----- Teks Bacaan -----
Memperjuangkan Tanah air, oleh para pahlawan sebelum kemerdekaan dengan penuh pendieritaan yang
bertubi tubi, hingga terciptanya Indonesia merdeka melalui deklarasi, sejak
tahun 1945 silam, berkat tumpah darah, jerih payah perjuangan sang pahlawan
yang tiada terkira. Akan tetapi sekarang hanya menjadi kenangan, yang tidak
terurai rapi di benak para penguasa bangsa, di jadikan masa lalu yang tidak ada
'Ibrah untuk aplikasi dalam kehidupan bernegara.
Lihatlah keindahan flora fauna, yang terpajang di sudut sudut
indonesia yang elok indah di rasa dan kita renungkan, sebagai ciptaan Tuhan
yang perlu kita lestarikan. Seakan telah menuju sirna karena ulah mereka yang
tidak mensyukuri, dan tertutupi tingkah laku para penguasa bangsa yang
memalukan, sehinga pikiran tidak bisa mencerna lagi dengan baik untuk Tadabur
atau merenungkan keindahan yang tertata rapi untuk melengkapi kehidupan
manusia.
----- Cuplikan Data -----
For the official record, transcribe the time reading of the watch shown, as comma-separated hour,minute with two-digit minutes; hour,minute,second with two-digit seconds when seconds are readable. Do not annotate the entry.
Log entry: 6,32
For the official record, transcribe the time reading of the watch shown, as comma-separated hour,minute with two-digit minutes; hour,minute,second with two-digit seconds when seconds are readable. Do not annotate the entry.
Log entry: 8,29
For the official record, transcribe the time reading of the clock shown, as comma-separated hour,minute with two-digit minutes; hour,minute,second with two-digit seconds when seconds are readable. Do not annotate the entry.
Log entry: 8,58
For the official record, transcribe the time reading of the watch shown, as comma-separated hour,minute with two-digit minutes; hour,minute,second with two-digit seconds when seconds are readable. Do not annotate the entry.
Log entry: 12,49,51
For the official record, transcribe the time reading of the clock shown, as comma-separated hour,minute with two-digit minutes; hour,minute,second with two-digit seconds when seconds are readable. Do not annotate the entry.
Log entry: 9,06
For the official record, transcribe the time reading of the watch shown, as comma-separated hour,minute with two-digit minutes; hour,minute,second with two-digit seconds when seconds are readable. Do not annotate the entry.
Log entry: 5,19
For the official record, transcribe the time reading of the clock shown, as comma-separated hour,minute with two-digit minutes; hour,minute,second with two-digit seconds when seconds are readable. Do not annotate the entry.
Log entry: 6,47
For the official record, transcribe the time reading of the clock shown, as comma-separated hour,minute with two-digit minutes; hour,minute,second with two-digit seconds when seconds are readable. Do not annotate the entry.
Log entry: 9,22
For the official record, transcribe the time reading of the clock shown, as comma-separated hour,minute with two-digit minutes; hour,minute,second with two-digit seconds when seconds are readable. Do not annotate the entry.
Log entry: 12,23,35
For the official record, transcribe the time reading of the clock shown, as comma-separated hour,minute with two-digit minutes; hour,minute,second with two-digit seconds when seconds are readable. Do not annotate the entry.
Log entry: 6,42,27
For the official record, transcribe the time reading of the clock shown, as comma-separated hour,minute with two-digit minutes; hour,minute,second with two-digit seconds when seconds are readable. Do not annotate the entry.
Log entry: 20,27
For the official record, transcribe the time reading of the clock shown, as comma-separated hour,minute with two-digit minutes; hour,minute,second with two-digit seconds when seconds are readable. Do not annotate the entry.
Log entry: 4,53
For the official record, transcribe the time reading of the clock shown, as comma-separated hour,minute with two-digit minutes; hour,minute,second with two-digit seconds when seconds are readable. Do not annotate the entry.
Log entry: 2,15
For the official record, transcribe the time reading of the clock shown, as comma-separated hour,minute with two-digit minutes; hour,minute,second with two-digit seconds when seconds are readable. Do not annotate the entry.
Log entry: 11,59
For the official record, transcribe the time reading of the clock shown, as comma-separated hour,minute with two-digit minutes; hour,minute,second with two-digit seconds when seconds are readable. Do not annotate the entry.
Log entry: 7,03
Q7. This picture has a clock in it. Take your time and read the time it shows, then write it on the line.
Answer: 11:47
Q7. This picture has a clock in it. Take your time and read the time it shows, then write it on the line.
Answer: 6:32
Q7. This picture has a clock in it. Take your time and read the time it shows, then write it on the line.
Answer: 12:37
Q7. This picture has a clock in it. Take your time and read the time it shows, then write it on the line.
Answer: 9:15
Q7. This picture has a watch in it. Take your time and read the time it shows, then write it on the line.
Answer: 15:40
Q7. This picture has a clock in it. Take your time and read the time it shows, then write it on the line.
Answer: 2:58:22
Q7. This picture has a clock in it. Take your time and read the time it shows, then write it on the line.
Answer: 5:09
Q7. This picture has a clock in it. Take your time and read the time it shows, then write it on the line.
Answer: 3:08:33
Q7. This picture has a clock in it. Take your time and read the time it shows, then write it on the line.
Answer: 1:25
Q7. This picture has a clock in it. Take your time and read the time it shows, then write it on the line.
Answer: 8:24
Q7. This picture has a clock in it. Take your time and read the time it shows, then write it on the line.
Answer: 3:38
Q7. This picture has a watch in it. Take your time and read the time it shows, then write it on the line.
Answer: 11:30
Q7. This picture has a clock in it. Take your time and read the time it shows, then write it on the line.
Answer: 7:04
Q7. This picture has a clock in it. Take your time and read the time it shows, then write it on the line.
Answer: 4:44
-----
Tugas Latihan →
#1 Tentukan apakah setiap pernyataan berikut sesuai dengan teks bacaan tentang perjuangan pahlawan. Jawab ya atau tidak, lalu kutip kata-kata penentunya dari teks tersebut.
(a) Indonesia merdeka melalui deklarasi sejak tahun 1945.
(b) Para penguasa bangsa menjadikan perjuangan pahlawan sebagai 'ibrah dalam kehidupan bernegara.
(c) Flora fauna Indonesia disebut sebagai ciptaan Tuhan yang perlu dilestarikan.
#2 Teruskan teks bacaan tentang perjuangan pahlawan dan keindahan alam Indonesia, dimulai setelah kalimat terakhirnya.

Jawaban Tiap Tugas →
#1
(a) Ya: "hingga terciptanya Indonesia merdeka melalui deklarasi, sejak tahun 1945 silam"
(b) Tidak: "di jadikan masa lalu yang tidak ada 'Ibrah untuk aplikasi dalam kehidupan bernegara"
(c) Ya: "sebagai ciptaan Tuhan yang perlu kita lestarikan"

#2
Alangkah Lucunya
Bagaimana tidak, ketika kita flashback sejarah silam para
pahlawan, dengan perjuangannya. Sekarang sudah tidak ada harganya ketika
melihat para penguasa yang bertingkah seperti anak kecil, yang tidak menghargai
para perjuangan mereka. Korupsi sana sini, carut marutnya kepemimpinan,
sehingga bukan wibawa lagi melanikan memalukan. Kemudian banyaknya asumsi sudah
tidak adanya kepercayaan kembali terhadap kepemimpinan negara saat ini. Karena
dengan berbagai kasus, terhidang di publik sehingga mudah masyarakat untuk
mengeyam, bagaimana buruknya. Mulai, carut marutnya kepemimpinan, korupsi,
keadilan yang berpihak, dll hingga melengkapi kebobrokan negeri. Seakan itu
semuanya tidak ada sikap balas budi dan penghargaan terhadap para pahlawan kita
terdahulu, yang kita hanya tinggal meneruskan. Tidak eloknya tiap tahun dan
hapir setiap even kenegaraan semisal upacara bendera, memperingati 17san,
sumpah pemuda, di laksanakan. Yang itu hanya bersifat simbolis semata, iya
memang di setiap acara itu tidak jarang untuk meneladani sosok pahlawan, dan
itu juga hanya sifatnya menghimbau, itulah bagi mereka yang bukan menggali
substansialnya, setelah selesai ya selesai, hitung hitung ikut partisipan dalam
acara, akan tetapi bukan berarti even even seperti di atas tidak baik.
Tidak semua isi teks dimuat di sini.